• _WORK REQUIRED_
Output only the line that contains "kombinovat." and the lines after it, all verbatim, through the last one below.

• _DATA RECORDS_

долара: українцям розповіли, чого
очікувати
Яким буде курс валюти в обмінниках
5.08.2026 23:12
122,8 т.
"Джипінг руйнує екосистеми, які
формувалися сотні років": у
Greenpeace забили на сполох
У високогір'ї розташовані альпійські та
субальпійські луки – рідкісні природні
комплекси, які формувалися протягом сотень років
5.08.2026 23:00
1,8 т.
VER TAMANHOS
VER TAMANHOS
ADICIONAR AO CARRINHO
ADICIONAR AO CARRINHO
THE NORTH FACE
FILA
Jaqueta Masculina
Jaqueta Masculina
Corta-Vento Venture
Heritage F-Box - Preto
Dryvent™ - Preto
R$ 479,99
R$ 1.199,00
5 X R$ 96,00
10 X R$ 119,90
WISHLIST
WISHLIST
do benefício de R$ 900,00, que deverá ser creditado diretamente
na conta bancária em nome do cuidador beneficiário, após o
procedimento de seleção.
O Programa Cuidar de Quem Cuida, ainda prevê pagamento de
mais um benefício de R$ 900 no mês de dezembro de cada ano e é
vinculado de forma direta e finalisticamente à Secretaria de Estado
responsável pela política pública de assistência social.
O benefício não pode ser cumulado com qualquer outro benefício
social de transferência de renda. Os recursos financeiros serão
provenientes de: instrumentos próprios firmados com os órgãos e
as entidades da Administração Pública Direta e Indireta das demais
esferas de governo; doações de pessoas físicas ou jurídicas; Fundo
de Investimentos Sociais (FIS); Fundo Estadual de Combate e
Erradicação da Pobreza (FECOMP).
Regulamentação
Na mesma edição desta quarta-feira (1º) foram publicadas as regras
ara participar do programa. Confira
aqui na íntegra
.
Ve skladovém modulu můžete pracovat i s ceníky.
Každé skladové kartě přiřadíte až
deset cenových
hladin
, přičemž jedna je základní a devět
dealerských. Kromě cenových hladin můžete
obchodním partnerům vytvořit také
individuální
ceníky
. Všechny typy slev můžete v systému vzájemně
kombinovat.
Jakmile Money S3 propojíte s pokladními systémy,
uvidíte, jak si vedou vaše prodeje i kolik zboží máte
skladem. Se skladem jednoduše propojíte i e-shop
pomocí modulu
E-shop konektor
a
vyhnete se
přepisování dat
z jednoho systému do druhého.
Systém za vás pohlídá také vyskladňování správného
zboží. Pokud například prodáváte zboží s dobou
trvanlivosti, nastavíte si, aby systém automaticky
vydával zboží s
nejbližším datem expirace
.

• _FINAL ANSWER_
kombinovat.
Jakmile Money S3 propojíte s pokladními systémy,
uvidíte, jak si vedou vaše prodeje i kolik zboží máte
skladem. Se skladem jednoduše propojíte i e-shop
pomocí modulu
E-shop konektor
a
vyhnete se
přepisování dat
z jednoho systému do druhého.
Systém za vás pohlídá také vyskladňování správného
zboží. Pokud například prodáváte zboží s dobou
trvanlivosti, nastavíte si, aby systém automaticky
vydával zboží s
nejbližším datem expirace
.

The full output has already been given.